## [Page text]
┏━━

Net cash provided by (used in):
           
Operating activities                                                                                     
  $ 5,046     $ 4,637  
Capital expenditures                                                                                     
    (27,818 )     (19,592 )
Proceeds from sale of property and equipment                                                                                     
    11,915       930  
Net purchases of short-term securities                                                                                     
    (7,514 )     (13,246 )
Distributions to noncontrolling interest owners                                                                                     
    (6,589 )     (6,185 )
Purchases of treasury stock                                                                                     
    --       (3,592 )
Net drawdowns on the Credit Facility                                                                                     
    10,000       --  
Other 
    (377 )     4,257  
     Total                                                                                     
  $ (15,337 )   $ (32,791 )
 
       
   
September 30,
 2012
   
December 31,
2011
 
Cash and cash equivalents                                                                                     
  $ 1,034     $ 16,371  
Working capital                                                                                     
  $ 82,624     $ 94,738  
 
Operating Activities
 
Significant non-cash items for the Current and Prior Periods included in operating activities are:
 
·  
depreciation and amortization, which  increased from $12.8 million in the Prior Period to $14.6 million in the Current Period as a result of an increase in capital expenditures as well as depreciation associated with JBC and Myers which were acquired August 1, 2011; and
 
·  
deferred tax expense (benefit); we had a deferred tax benefit of $1.6 million in the Current Period which is primarily attributable to the $2.4 million tax impact of the additional earnings to noncontrolling interest owners of $6.7 million discussed in Note 8; deferred tax of $3.8 million in the Prior Period is mainly attributable to amortization for tax return purposes of goodwill and accelerated tax depreciation.

┗━━

## [Required tasks]
(1) In the cash flow excerpt, what was depreciation and amortization in the Current Period?
(2) Please list every line item in the cash flow excerpt's "Net cash provided by (used in)" table that comes before "Total".
(3) Carry the cash flow excerpt forward from its last sentence.

## [Data segment]

┏━━

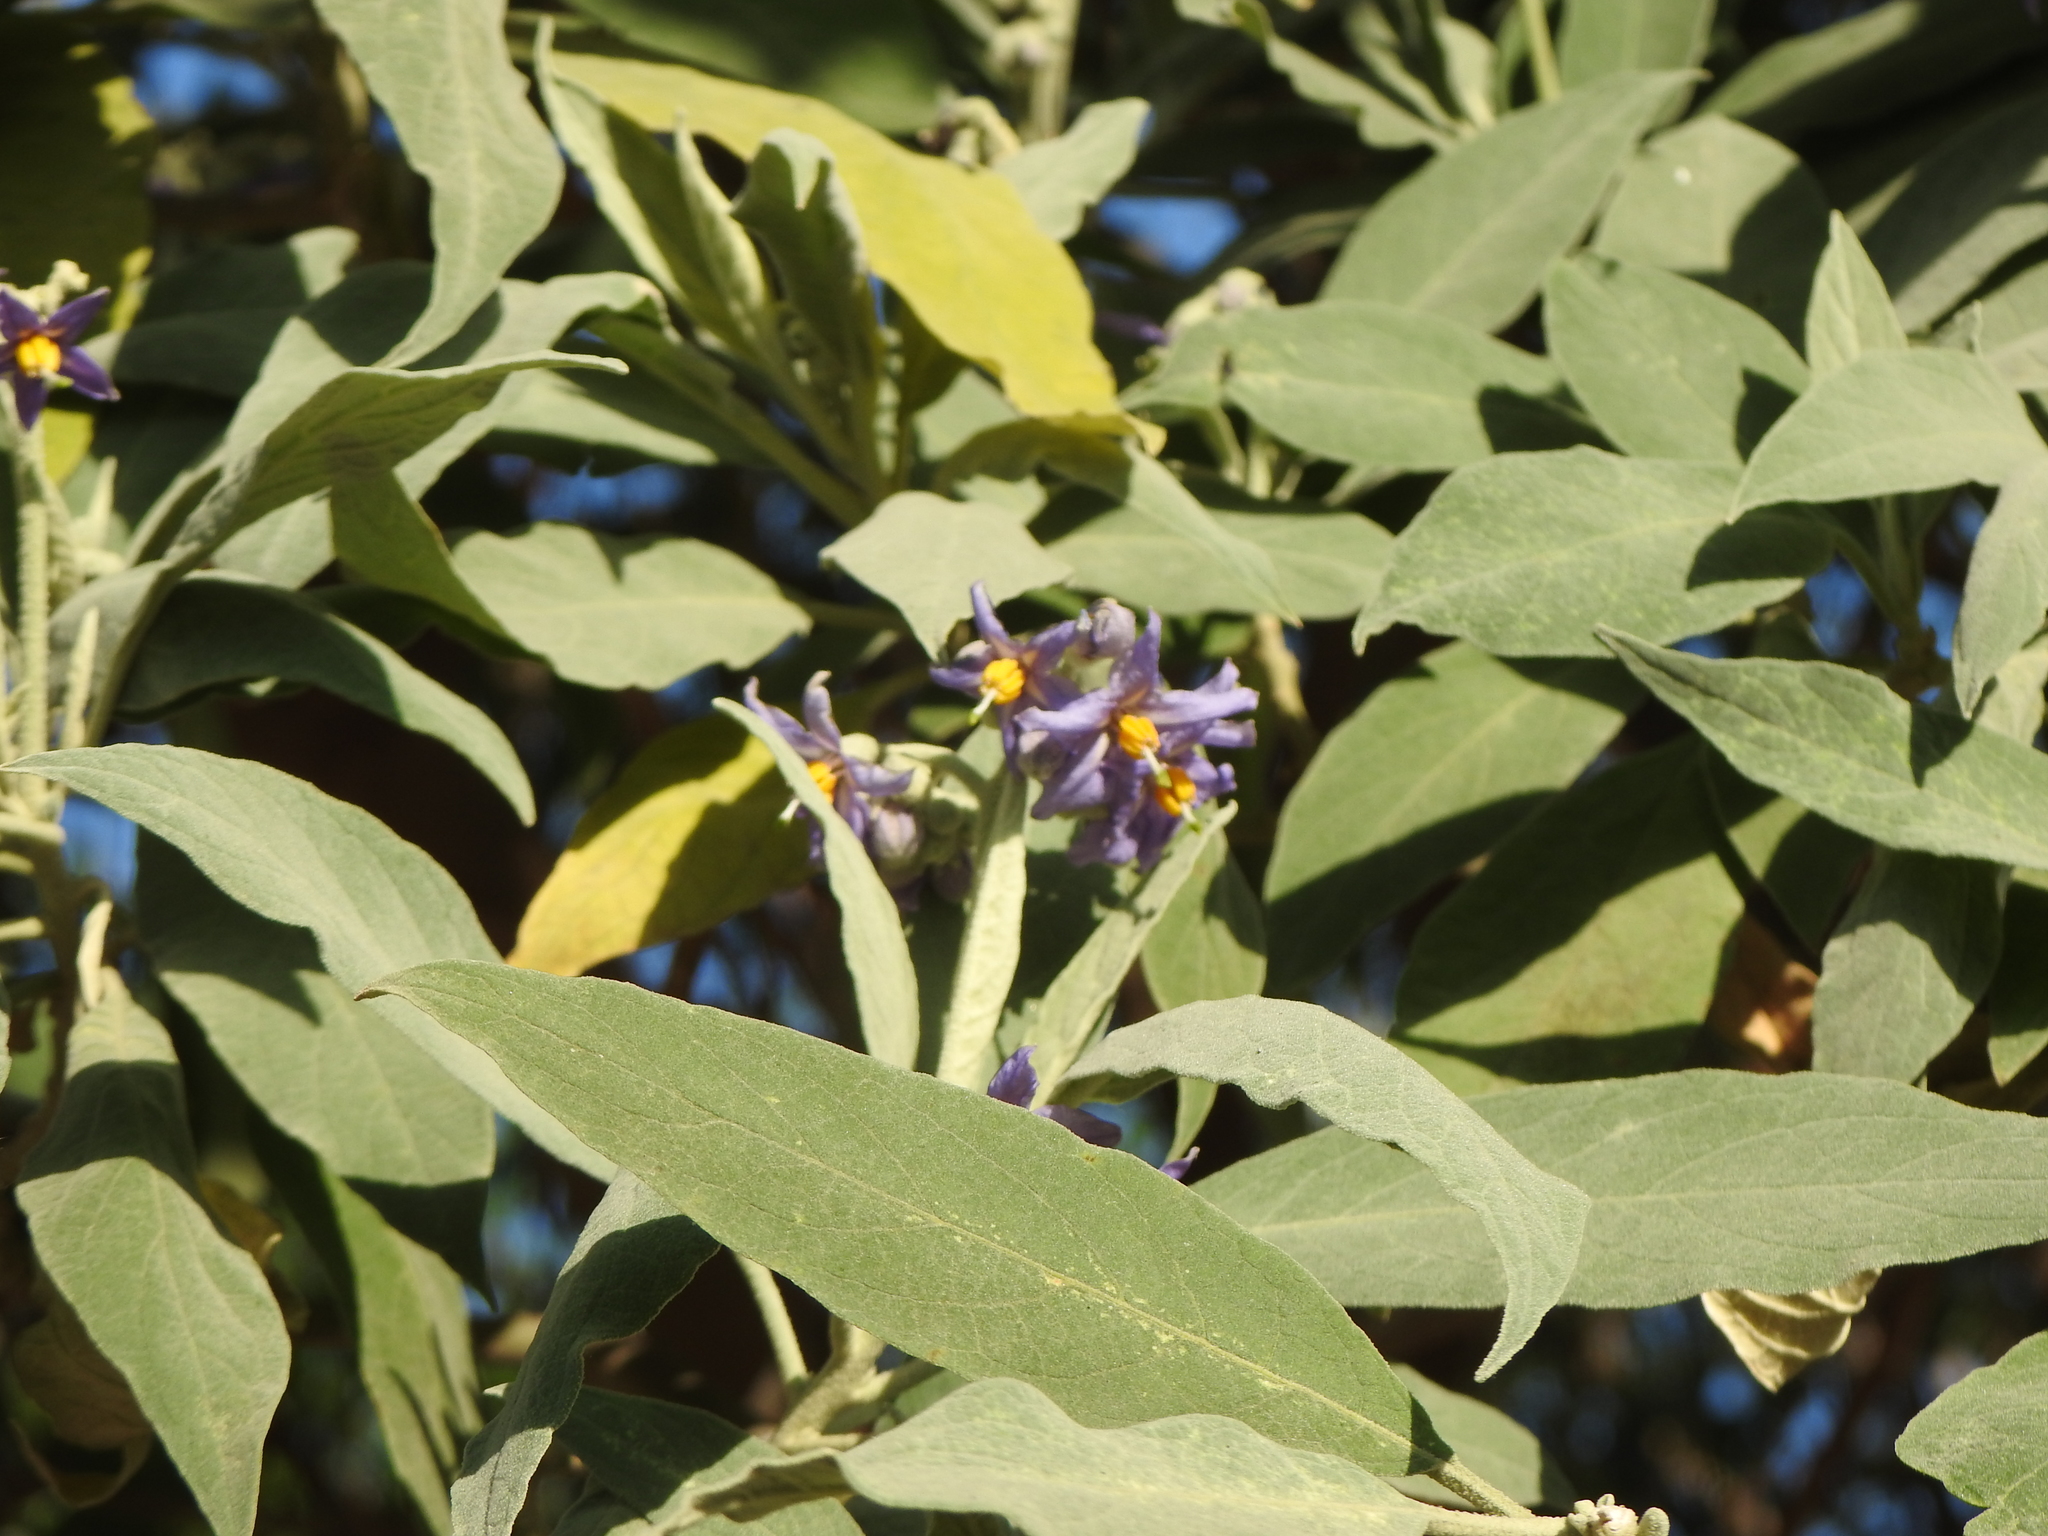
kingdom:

┗━━

## [Answers in order]
(1) $14.6 million

(2)
Operating activities
Capital expenditures
Proceeds from sale of property and equipment
Net purchases of short-term securities
Distributions to noncontrolling interest owners
Purchases of treasury stock
Net drawdowns on the Credit Facility
Other

(3)
Besides the net income in the Current and Prior Periods and the non-cash items discussed above, other significant components of cash flows from operations (which excludes the impact of changes attributable to the net assets of acquired companies) were:
 
·  
net working capital attributable to contracts receivable, costs in excess of billings on uncompleted contracts, billings in excess of costs on uncompleted contracts and accounts payable increased $12.8 million in the Current Period primarily due to increased contract receivables related to our California, Utah and Nevada operations;  net working capital attributable to these items increased $20.1 million in the Prior Period; and
 
·  
accrued compensation and other liabilities increased by $4.9 million in the Current Period and decreased by $3.9 million in the Prior Period.
 
Investing Activities
 
Capital equipment is acquired as needed to support increased levels of production activities and to replace retiring equipment.  Expenditures for the replacement of certain equipment and to expand our construction fleet totaled $27.8 million for the Current Period.  Proceeds from the sale of property and equipment totaled $11.9 million for the Current Period with an associated net gain of $3.0 million.  For the year ended December 31, 2011, capital expenditures totaled $24.0 million while proceeds from the sale of property and equipment totaled $1.3 million. Capital expenditures in the Current Period are higher than 2011 to support our higher level of operations and to replace equipment.  In addition, proceeds from sales of property and equipment in the Current Period have been higher than in previous periods as management undertook a program to dispose of underutilized and aging equipment.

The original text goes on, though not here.